DIRECTIONS FOR THIS TASK: For each line below that contains the string "LIST", copy that line.

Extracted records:

*** Block opens ***

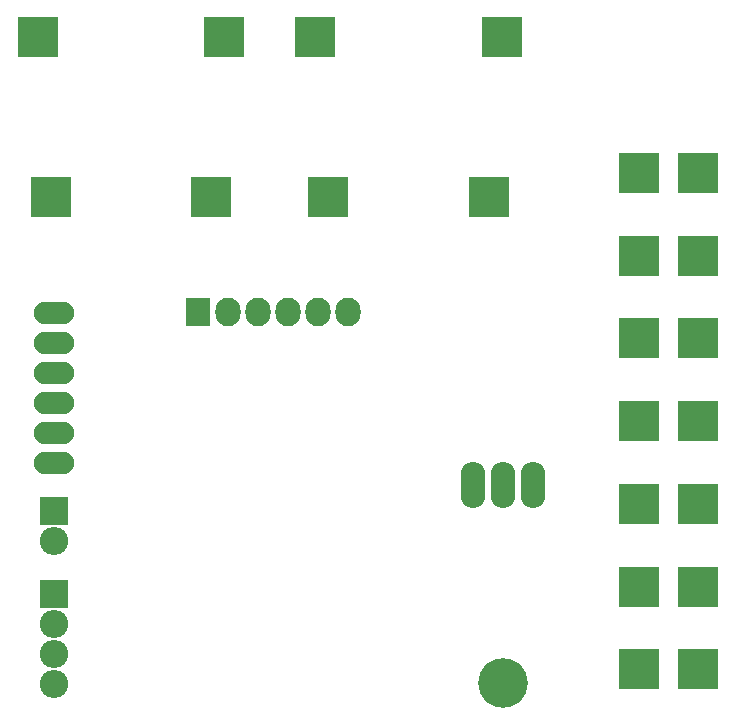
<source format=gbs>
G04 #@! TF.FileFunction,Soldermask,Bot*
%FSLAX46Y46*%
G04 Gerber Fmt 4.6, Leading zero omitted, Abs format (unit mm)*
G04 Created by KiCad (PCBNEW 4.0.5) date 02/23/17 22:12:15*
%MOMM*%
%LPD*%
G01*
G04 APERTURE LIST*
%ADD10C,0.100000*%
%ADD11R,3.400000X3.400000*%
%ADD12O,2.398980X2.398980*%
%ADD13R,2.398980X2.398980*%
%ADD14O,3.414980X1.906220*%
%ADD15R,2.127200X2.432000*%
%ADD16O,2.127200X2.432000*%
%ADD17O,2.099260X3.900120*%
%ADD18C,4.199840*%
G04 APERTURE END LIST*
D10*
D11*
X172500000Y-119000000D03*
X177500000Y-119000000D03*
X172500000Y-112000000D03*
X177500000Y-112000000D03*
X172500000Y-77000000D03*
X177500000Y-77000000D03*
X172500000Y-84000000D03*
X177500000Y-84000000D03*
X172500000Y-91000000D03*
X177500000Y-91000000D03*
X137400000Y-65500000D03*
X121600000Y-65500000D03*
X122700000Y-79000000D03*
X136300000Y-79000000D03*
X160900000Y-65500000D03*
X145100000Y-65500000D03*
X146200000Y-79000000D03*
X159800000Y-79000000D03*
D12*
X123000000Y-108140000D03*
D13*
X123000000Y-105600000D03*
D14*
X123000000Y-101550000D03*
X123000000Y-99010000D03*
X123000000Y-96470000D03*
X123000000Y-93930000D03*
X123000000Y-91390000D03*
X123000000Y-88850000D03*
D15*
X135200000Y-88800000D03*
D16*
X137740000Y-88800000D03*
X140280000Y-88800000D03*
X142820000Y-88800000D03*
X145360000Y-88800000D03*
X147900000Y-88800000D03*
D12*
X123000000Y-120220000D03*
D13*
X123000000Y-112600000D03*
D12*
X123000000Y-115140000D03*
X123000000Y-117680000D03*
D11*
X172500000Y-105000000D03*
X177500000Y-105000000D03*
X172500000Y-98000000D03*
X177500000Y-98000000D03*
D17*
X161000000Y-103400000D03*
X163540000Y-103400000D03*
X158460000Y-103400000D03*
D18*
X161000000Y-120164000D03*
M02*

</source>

*** Block closes ***
*** Block opens ***

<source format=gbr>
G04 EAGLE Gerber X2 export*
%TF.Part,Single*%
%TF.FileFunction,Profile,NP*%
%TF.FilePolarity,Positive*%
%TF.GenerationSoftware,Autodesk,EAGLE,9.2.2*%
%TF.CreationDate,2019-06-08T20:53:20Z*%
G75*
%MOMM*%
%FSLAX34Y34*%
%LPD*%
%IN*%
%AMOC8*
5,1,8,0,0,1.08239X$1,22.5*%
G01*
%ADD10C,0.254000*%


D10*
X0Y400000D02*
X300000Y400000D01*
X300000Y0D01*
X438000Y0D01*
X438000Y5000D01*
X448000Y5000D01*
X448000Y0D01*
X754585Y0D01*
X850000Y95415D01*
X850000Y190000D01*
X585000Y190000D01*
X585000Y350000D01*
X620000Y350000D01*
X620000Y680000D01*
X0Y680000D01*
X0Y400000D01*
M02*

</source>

*** Block closes ***
*** Block opens ***

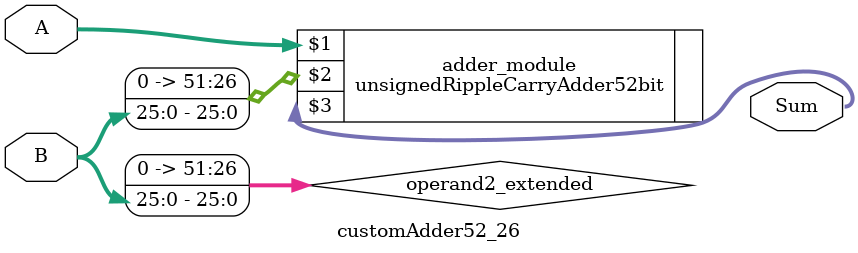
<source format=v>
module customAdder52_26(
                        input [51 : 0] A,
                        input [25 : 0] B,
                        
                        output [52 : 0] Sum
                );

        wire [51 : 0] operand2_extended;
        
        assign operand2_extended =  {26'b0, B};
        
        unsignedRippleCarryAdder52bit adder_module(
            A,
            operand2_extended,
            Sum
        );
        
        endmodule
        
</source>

*** Block closes ***

OUTPUT OF THE EXERCISE:
G04 APERTURE LIST*
G04 APERTURE END LIST*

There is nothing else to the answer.